## What is being asked
Report every line of the records below that contains the string "default", copying each such line in full.

====================

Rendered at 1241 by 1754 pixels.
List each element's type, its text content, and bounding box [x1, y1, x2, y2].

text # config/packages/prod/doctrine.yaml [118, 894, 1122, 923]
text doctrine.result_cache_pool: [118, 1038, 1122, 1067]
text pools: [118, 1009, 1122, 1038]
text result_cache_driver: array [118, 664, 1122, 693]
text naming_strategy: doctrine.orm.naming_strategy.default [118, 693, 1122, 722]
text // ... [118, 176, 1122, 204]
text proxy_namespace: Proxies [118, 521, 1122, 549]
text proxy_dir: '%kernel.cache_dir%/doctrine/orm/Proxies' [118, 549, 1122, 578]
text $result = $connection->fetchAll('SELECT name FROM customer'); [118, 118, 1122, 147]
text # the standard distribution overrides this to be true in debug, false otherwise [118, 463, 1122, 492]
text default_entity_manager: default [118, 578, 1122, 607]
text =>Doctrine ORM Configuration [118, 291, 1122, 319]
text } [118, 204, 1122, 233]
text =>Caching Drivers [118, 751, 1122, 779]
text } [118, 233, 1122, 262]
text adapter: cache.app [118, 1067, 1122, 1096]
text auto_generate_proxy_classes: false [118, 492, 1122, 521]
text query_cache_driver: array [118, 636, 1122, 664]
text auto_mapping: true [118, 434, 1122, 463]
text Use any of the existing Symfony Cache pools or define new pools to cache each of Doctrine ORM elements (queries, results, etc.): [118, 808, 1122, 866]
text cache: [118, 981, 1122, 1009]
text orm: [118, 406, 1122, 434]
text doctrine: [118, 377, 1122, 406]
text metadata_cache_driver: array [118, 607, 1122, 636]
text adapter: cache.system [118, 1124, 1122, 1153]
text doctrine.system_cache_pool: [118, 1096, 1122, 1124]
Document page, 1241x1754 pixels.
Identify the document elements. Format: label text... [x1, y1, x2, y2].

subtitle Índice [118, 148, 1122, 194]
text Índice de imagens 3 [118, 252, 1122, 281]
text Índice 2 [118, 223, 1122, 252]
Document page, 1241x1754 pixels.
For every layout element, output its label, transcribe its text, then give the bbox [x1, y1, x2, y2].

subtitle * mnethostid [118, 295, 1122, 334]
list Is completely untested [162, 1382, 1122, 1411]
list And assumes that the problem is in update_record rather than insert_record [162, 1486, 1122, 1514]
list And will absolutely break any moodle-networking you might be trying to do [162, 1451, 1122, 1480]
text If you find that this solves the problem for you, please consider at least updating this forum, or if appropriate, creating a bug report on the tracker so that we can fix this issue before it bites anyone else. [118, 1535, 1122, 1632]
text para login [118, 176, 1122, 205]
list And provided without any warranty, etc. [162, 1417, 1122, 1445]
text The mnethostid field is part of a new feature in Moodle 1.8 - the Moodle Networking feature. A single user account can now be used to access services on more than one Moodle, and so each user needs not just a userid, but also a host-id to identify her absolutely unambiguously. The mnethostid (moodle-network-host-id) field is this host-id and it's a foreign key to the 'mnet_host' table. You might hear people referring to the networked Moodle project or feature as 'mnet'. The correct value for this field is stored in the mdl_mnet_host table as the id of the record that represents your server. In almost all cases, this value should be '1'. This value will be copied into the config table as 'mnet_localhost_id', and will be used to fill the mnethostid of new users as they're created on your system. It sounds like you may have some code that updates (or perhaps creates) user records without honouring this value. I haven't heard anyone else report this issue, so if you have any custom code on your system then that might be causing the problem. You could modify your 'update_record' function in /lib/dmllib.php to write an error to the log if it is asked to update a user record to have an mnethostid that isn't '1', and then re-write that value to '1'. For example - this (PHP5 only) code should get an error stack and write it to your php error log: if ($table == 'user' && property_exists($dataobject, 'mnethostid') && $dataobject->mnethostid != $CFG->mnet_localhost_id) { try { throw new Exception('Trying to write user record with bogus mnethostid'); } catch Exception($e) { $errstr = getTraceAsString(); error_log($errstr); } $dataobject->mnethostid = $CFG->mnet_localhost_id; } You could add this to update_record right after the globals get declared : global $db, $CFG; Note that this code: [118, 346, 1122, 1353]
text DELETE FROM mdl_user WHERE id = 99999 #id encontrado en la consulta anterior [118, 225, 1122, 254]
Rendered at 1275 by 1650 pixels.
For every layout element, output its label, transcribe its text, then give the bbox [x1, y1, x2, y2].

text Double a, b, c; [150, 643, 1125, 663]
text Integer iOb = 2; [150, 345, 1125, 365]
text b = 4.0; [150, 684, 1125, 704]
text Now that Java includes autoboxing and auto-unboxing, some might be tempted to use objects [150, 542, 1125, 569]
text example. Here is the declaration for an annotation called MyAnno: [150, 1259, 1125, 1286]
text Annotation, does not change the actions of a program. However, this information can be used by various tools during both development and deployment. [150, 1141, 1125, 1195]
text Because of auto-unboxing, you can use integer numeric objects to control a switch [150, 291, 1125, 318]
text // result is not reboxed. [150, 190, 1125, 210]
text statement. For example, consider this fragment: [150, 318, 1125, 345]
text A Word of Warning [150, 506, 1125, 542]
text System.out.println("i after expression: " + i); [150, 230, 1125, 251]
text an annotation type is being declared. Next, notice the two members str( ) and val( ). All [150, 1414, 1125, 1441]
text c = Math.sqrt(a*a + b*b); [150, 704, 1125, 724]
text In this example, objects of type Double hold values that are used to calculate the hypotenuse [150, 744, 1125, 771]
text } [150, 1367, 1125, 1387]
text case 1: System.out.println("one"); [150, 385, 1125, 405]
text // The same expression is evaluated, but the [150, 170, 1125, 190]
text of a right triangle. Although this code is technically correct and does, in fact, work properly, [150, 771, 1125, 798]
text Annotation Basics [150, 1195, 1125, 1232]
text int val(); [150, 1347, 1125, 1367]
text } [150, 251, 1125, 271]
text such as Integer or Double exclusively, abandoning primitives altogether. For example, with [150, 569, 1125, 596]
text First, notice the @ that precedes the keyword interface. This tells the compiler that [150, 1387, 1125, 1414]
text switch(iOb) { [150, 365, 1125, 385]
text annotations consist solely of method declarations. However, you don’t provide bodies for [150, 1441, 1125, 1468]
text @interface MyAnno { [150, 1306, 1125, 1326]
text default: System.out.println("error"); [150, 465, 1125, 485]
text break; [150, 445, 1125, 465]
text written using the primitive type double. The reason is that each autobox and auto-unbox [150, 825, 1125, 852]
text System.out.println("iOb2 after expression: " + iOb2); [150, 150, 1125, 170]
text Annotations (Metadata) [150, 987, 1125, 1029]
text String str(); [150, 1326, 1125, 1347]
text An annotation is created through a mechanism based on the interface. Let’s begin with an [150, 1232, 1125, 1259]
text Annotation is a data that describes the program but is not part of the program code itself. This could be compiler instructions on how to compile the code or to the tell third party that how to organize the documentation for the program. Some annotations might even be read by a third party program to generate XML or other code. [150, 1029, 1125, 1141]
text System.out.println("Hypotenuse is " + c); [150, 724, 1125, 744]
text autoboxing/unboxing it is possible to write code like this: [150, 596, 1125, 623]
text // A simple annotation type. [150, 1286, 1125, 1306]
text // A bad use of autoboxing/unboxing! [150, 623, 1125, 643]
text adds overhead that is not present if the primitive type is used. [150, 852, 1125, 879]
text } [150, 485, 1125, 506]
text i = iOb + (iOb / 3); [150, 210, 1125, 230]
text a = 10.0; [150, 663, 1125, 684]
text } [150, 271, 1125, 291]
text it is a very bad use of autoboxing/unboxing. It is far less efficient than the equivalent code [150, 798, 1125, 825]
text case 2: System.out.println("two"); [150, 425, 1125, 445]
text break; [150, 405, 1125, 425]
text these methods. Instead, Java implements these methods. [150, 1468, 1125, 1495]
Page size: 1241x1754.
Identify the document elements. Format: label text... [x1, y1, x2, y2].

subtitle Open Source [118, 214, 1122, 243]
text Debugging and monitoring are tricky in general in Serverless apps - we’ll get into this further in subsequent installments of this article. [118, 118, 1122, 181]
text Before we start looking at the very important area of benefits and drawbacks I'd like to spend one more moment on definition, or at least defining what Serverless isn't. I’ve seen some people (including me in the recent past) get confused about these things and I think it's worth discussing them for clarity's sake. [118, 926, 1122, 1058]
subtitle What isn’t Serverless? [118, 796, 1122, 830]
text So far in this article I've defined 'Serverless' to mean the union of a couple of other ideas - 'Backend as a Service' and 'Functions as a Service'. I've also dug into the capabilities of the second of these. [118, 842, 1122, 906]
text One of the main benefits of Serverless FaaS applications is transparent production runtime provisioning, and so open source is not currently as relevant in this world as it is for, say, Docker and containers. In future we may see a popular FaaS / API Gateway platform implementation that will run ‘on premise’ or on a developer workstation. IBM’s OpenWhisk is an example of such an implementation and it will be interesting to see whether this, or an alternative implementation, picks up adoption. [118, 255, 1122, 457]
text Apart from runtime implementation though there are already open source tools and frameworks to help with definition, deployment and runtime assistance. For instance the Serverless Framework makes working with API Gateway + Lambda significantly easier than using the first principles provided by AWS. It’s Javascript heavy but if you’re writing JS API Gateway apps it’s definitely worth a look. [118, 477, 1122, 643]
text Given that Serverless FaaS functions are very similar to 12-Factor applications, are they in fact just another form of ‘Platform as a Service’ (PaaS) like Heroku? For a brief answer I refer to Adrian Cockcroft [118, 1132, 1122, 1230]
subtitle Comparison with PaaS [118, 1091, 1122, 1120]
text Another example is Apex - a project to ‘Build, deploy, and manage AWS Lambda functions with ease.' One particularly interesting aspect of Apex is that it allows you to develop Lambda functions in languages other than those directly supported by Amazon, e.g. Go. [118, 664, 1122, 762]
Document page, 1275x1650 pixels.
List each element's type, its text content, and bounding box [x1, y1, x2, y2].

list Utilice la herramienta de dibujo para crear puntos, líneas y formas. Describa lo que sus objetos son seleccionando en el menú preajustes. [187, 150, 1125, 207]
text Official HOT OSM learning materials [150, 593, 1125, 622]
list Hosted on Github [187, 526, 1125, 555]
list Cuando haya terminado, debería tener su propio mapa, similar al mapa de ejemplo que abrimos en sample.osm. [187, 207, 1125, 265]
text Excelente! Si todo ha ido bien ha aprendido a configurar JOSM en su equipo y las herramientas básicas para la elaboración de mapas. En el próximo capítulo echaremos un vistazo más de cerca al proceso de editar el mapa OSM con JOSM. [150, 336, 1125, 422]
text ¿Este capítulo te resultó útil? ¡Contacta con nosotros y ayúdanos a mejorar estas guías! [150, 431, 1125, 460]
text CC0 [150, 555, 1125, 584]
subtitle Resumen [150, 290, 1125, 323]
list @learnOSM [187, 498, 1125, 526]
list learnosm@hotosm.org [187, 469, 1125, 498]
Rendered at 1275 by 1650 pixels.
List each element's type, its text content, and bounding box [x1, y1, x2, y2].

====================

## Response to this exercise
text naming_strategy: doctrine.orm.naming_strategy.default [118, 693, 1122, 722]
text default_entity_manager: default [118, 578, 1122, 607]
text default: System.out.println("error"); [150, 465, 1125, 485]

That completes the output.